Rob Sears bio photo

Rob Sears

       

Rocket scientist. Computer hacker. Geek before it was cool.

BTC Donations:
1AU9qGkSubhR24r8Y4WEoV8bccZjeT2dKg

Over the past 6 years of working on Websolr at One More Cloud, I’ve talked with hundreds of customers about how to improve their Solr performance. One of the most common complaints I’ve seen involves latency. Customers use a tool like NewRelic to benchmark their queries, see hundreds of ms per request, and write in to ask why Solr is so slow.

The thing is, Solr is a battle-tested beast of a search engine, and is blazing fast. What NewRelic is actually measuring here, more than Solr, is the network transit time. It’s not uncommon for a round-trip, over-the-wire request to spend 95% of its time in transit, and 5% of its time in Solr.

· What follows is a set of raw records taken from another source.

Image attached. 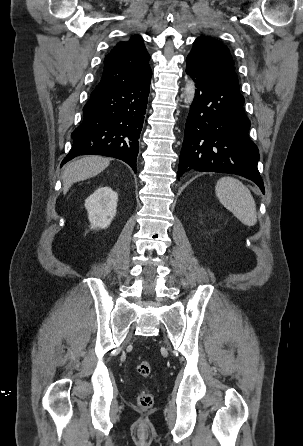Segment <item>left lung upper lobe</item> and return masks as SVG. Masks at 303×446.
<instances>
[{
	"label": "left lung upper lobe",
	"mask_w": 303,
	"mask_h": 446,
	"mask_svg": "<svg viewBox=\"0 0 303 446\" xmlns=\"http://www.w3.org/2000/svg\"><path fill=\"white\" fill-rule=\"evenodd\" d=\"M187 59L205 71L221 77L232 86L240 88L231 53L227 46L215 38L198 37Z\"/></svg>",
	"instance_id": "left-lung-upper-lobe-1"
}]
</instances>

When I explain this, I usually offer some suggestions for reducing network latency as a first step before tinkering with query tuning. These suggestions are usually along the lines of:

1. Use HTTP Keep-Alive. There is a small amount of overhead when creating an HTTP connection, and this is especially true with encrypted connections provided by SSL/TLS. You can dramatically reduce this overhead with a persistent connection, whereby multiple requests can take place over the same connection for a period of time.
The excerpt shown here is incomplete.